No Brasil, como seria talvez de prever, nenhum modelo chegou a cristalizar-se. Instituiu-se um cabo de guerra entre biotecnólogos, cultuadores do liberalismo americano, e altermundistas, fervorosos defensores de provas da ausência de risco (como se isso fosse possível). Aos poucos o primeiro time foi conquistando terreno, como já prenunciavam a criação e o batismo da CTNBio – aquela comissão de biossegurança que é técnica antes mesmo de ser nacional.
Os críticos e céticos dos transgênicos tornaram-se minoria na comissão, no governo de Lula e, hoje em dia, na própria comunidade científica (que um dia também já foi quase unanimemente contrária ao programa nuclear brasileiro). Ainda contam com alguns quixotes na CTNBio e aliados no Judiciário e no Ministério Público. No geral, contudo, vêm perdendo quase todas as batalhas. Soja, milho e algodão transgênicos avançam pelos campos.
A turma em desvantagem pode receber algum alento inesperado, quem diria, da pátria do liberalismo transgênico, os Estados Unidos. Encontra-se em questão por lá a licença ambiental de variedade de alfafa geneticamente modificada para resistir a herbicidas, ou seja, sobreviver ao tratamento da lavoura com agrotóxicos para matar plantas daninhas. Concedida em 2005, ela pode ser revista neste mês, informa a revista The Economist.
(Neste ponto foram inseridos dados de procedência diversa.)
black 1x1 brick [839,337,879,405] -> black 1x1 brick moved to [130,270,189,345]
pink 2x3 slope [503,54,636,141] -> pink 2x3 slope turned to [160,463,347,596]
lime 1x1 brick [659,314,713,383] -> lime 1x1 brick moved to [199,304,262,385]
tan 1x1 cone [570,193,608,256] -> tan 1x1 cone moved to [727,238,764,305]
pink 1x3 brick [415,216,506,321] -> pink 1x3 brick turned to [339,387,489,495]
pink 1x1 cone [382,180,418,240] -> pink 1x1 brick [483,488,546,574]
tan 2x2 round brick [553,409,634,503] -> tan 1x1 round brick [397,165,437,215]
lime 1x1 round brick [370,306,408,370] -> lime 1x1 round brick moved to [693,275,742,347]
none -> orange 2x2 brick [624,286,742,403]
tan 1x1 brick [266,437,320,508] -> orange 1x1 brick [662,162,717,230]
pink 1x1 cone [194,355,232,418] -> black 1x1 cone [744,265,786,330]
A licença foi questionada na Justiça americana por opositores dos transgênicos. Em 2007, um juiz decidiu que o Departamento de Agricultura (USDA) deveria fazer um estudo mais amplo e, alguns diriam, mais precavido, do que a sistemática usual de responsabilizar a empresa desenvolvedora do produto agrícola (no caso, para variar, a Monsanto) por danos posteriores ao plantio. Uma versão preliminar do relatório foi publicada em 2009 e recebeu 244 mil comentários do público.
O relatório final saiu em 16 de dezembro e fica aberto para comentários até o próximo dia 24 de fevereiro de 2011. Abre-se no documento a possibilidade de que o plantio da alfafa transgênica seja permitido só sob regras de segurança draconianas, para impedir a contaminação de cultivos orgânicos, não transgênicos. Por exemplo, manter distância de 8 km entre os dois gêneros de plantação, para evitar que o pólen de uma alcance a outra.
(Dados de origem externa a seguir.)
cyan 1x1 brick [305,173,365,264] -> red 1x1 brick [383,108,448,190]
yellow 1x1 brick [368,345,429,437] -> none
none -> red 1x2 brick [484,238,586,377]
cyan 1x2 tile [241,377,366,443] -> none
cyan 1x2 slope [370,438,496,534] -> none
Já há fazendeiros dos EUA apontando a possibilidade de mudança na regulamentação como um desvio “europeu” do sistema americano, o que deve soar lá como ofensa. Não será surpresa se, daqui a pouco, começarem a falar de mais uma investida do “governo socialista” de Barack Obama contra a liberdade empresarial.
No Brasil, a hegemonia biotecnológica se contenta em rotular os críticos dos transgênicos como “ambientalistas” (o que para muitos já se tornou palavrão, embora todos apoiem o combate ao desmatamento da Amazônia e à mudança do clima), inimigos do progresso e ludditas.
O brasileiro, sabemos todos, é muito cordial, em especial quando se encontra por cima da carne seca. Ou então é o mercado de produtos orgânicos que ainda não se desenvolveu tanto, por aqui, quanto o dos EUA.